Adapun validitas/keabsahan yang merupakan bukti bahwa suatu ilmu adalah benar secara epistemologis bukanlah sesuatu yang didatangkan dari luar, melainkan ia adalah hasil atau konsekuensi dari metode penyelidikan dan hasil penyelidikan. Oleh karena itu masalah validitas apakah ukurannya cocok (realiable) atau tidak itu tergantung pada metode dan karakter objek. Sehingga jenis ilmu yang satu dan lainnya tidak sama. Dengan kata lain kita tidak bisa menguji metode dan hasil ilmu yang satu dari teropong ilmu lainnya. Misal: ilmu-ilmu empiris validitas untuk produk ilmunya harus-lah empiristis (Hindes Barry, 1977: 5-6) dalam (Tim Dosen Filsafat Ilmu Fakultas Filsafat UGM, 2007: 48).
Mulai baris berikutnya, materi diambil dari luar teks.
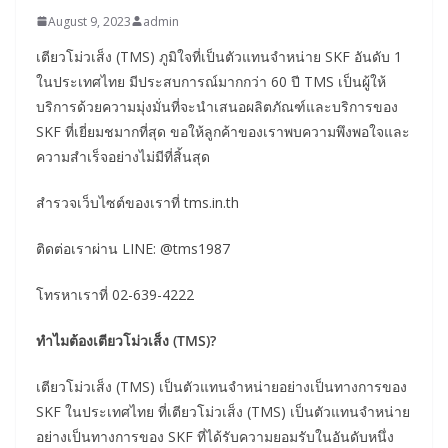
August 9, 2023
admin
เตียวโม่วเส็ง (TMS) ภูมิใจที่เป็นตัวแทนจำหน่าย SKF อันดับ 1
ในประเทศไทย มีประสบการณ์มากกว่า 60 ปี TMS เป็นผู้ให้
บริการด้วยความมุ่งมั่นที่จะนำเสนอผลิตภัณฑ์และบริการของ
SKF ที่เยี่ยมชมากที่สุด ขอให้ลูกค้าของเราพบความพึงพอใจและ
ความสำเร็จอย่างไม่มีที่สิ้นสุด
สำรวจเว็บไซต์ของเราที่ tms.in.th
ติดต่อเราผ่าน LINE: @tms1987
โทรหาเราที่ 02-639-4222
ทำไมต้องเตียวโม่วเส็ง (TMS)?
เตียวโม่วเส็ง (TMS) เป็นตัวแทนจำหน่ายอย่างเป็นทางการของ
SKF ในประเทศไทย ที่เตียวโม่วเส็ง (TMS) เป็นตัวแทนจำหน่าย
อย่างเป็นทางการของ SKF ที่ได้รับความยอมรับในอันดับหนึ่ง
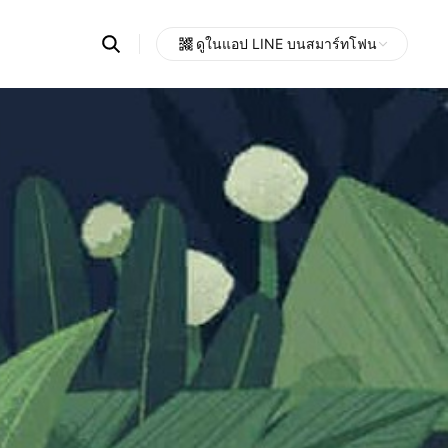
Search
ดูในแอป LINE บนสมาร์ทโฟน
OpenChats
Open
or
search
messages
area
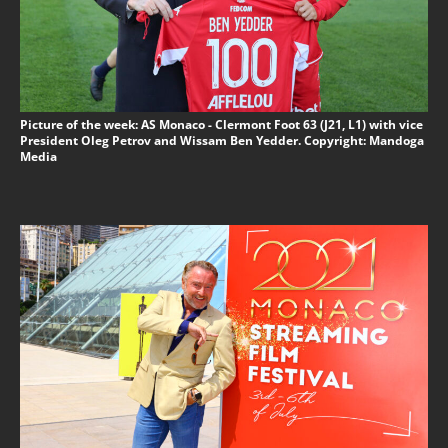
Picture of the week: AS Monaco - Clermont Foot 63 (J21, L1) with vice
President Oleg Petrov and Wissam Ben Yedder. Copyright: Mandoga
Media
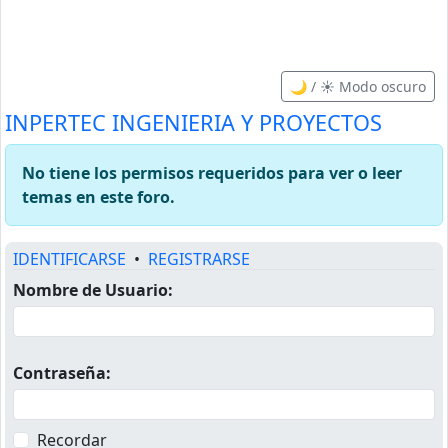
🌙 / ☀️ Modo oscuro
INPERTEC INGENIERIA Y PROYECTOS
No tiene los permisos requeridos para ver o leer
temas en este foro.
IDENTIFICARSE
•
REGISTRARSE
Nombre de Usuario:
Contraseña:
Recordar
1. Asumsi beberapa jenis objek ilmu
Dewasa ini kita sudah memasuki masa spesialisasi ilmu, kita hanya tahu masing-masing metodologi ilmu kejuruan. Namun kita juga harus mempunyai wawasan yang luas tentang metodologi ilmu-ilmu pada umumnya, yang didalamnya dijabarkan perbedaan-perbedaan yang terdapat diantara masing-masing ilmu. Dalam khasanah filsafat ilmu, kita banyak mengenal bentuk ilmu, jenis ilmu, dan paradigma ilmu. Dari berbagai bentuk, jenis dan paradigma ilmu tersebut maka kita dapat memperoleh gambaran adanya ragam, tingkat dan aliran ilmu.
a. Ilmu alam dan empiris
Ilmu empiris berpandangan sebagai berikut: ilmu mempelajari objek-objek empiris di alam semesta ini. Ilmu mempelajari berbagai gejala dan peristiwa yang menurut anggapannya mempunyai manfaat bagi kehidupan manusia. Jadi berdasarkan objek telaahnya maka ilmu dapat disebut sebagai suatu pengetahuan empiris. Ilmu membatasi diri hanya pada kejadian yang bersifat empiris, dimana objek-objek yang berada di luar jangkauan pengalaman manusia tidak termasuk bidang penelaahan ilmu (Yuyun, 1981: 6) dalam (Tim Dosen Filsafat Ilmu Fakultas Filsafat UGM, 2007: 48).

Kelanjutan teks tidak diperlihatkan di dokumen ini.